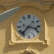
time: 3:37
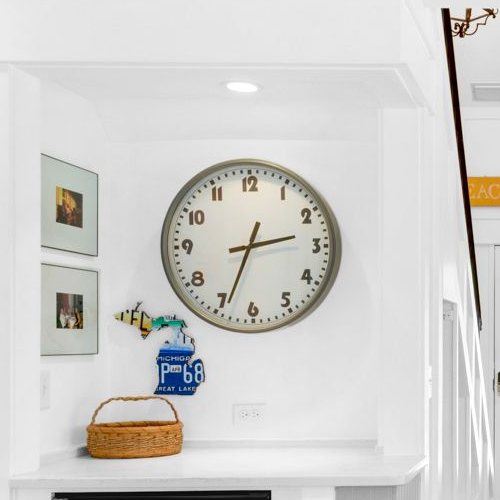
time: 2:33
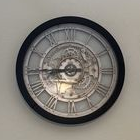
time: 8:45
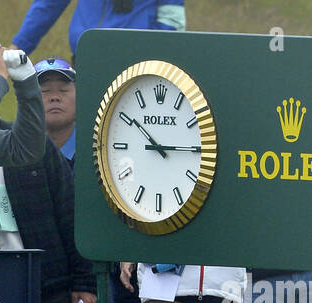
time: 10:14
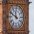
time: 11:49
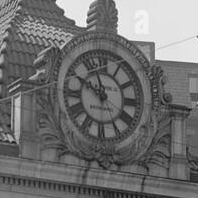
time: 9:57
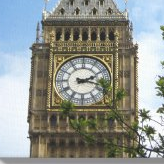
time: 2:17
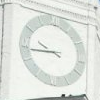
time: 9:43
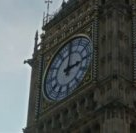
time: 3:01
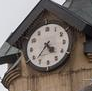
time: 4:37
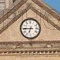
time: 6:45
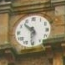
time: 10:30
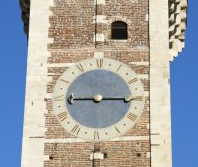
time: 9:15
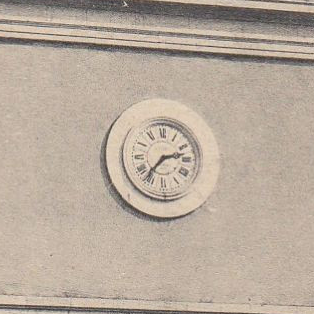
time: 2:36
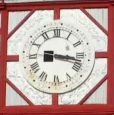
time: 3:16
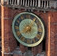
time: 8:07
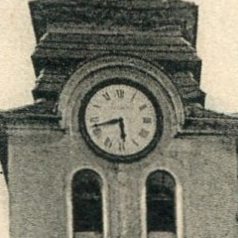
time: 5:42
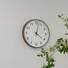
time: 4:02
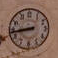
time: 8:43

What you should do
In the data, take the stretch from the line containing "time: 11:49" through the end, and write it out again with "time" replaced by "reading" and nothing else changed. Leave the pictures out of your answer.

Written response
reading: 11:49
reading: 9:57
reading: 2:17
reading: 9:43
reading: 3:01
reading: 4:37
reading: 6:45
reading: 10:30
reading: 9:15
reading: 2:36
reading: 3:16
reading: 8:07
reading: 5:42
reading: 4:02
reading: 8:43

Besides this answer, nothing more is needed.